# WANTED - Fork Alignment Gauge / Tool / Fixture



## dougfisk (Dec 21, 2012)

I have more than my share of bent forks and I ride a lot.  I could really use a fork alignment setup as formerly offerred by Park.  I think the ID # are Park FCG-1, Park FT-4, and VAR 478.  Does anyone know where I can find one?


----------



## Iverider (Dec 21, 2012)

Do forks really bend that much? I guess they didn't have Chromoly back in the day, but that kinda sucks! I do remember my HI-TEN Peugot mtb that I learned to bunny-hop on always had a long trail fork because of it. I straightened it back up by ramming it repeatedly into a parking block. Oh to be twelve again!


----------



## bike (Dec 21, 2012)

*many an old hand in a bike shop*

rams the bike into a wall... with finess of course...
I have an old rig that is like a tire jack


----------



## sm2501 (Dec 21, 2012)

bike said:


> rams the bike into a wall... with finess of course...
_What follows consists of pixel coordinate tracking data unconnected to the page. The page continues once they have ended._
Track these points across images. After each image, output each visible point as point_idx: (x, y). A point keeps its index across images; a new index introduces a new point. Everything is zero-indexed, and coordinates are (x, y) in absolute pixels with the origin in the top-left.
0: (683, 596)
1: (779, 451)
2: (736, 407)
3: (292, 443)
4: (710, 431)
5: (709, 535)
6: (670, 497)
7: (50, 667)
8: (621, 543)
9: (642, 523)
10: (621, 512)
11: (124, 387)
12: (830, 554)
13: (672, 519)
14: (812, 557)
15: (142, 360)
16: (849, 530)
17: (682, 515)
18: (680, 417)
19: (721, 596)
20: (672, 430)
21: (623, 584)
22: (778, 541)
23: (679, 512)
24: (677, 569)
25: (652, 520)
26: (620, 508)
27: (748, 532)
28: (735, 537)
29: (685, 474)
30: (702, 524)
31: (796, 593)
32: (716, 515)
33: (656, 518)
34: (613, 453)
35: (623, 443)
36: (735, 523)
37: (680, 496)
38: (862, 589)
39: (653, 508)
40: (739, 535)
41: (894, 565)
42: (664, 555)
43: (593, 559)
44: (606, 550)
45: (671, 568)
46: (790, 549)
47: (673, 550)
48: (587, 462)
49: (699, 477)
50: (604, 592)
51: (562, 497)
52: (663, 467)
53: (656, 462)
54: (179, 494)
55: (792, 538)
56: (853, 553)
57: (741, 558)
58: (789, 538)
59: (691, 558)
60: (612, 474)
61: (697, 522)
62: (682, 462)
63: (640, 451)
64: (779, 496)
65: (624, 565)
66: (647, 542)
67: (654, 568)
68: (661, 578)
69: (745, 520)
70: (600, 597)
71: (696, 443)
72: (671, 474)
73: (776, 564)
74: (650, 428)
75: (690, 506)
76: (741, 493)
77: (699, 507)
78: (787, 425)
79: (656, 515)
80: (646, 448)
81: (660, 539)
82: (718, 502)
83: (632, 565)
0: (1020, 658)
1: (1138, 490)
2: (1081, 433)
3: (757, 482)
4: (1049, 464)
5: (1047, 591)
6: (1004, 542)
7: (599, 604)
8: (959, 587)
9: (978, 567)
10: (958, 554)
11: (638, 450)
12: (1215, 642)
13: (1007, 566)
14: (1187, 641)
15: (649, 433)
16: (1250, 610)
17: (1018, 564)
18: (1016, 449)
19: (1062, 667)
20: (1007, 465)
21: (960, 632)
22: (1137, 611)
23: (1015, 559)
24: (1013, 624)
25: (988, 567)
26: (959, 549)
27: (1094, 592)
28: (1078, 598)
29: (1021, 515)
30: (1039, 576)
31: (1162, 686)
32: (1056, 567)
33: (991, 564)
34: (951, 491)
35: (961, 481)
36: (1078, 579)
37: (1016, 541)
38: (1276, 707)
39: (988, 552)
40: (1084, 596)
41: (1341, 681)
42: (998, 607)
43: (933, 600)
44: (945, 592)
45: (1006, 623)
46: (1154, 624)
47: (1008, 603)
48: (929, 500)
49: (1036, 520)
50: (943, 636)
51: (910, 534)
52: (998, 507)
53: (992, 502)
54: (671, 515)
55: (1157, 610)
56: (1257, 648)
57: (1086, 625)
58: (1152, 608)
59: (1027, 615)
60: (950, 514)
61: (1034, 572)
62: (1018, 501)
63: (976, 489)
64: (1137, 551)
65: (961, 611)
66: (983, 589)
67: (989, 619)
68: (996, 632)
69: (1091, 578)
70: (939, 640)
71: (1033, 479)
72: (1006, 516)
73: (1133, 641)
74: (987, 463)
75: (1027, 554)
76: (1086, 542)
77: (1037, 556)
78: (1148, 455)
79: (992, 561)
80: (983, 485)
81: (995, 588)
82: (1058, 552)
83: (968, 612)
Make sure your tire is inflated...actually over inflated...but that's the way us old school guys do it!


----------



## dougfisk (Apr 13, 2013)

Walker said:
			
		

> Here's a bump for ya.  Pretty sure this is the tool you are looking for.  Sorry though, cant part with mine but I'll keep my eyes open




YES! - that is one of them.  I think they have been sold under ID# Park FCG-1, Park FT-4, and VAR 478.  I have about 20 bent forks and I need this!!


----------



## John (Apr 14, 2013)

You can do it like this.
http://www.youtube.com/watch?v=4q7LmVSgIPk

Or I am making a few and can trade for parts.
John


----------



## sm2501 (Apr 14, 2013)

John said:


> You can do it like this.
> http://www.youtube.com/watch?v=4q7LmVSgIPk
> 
> Or I am making a few and can trade for parts.
> John




I had a set of cranks that were out of sync so i ran over them with my truck and straightened them right out!


----------



## aasmitty757 (Apr 14, 2013)

*Park Tool*

This style is still available, but it is not as good as the one you are looing for. Not my listing.

http://www.ebay.com/itm/Park-Tool-F...254?pt=LH_DefaultDomain_0&hash=item1c31644d46


----------



## pedal4416 (Apr 14, 2013)

aasmitty757 said:


> This style is still available, but it is not as good as the one you are looing for. Not my listing.
> 
> http://www.ebay.com/itm/Park-Tool-F...254?pt=LH_DefaultDomain_0&hash=item1c31644d46




That tools used to bend the fork once its in the alignment tool.

I may have an extra park FT-4, ill take a look.


----------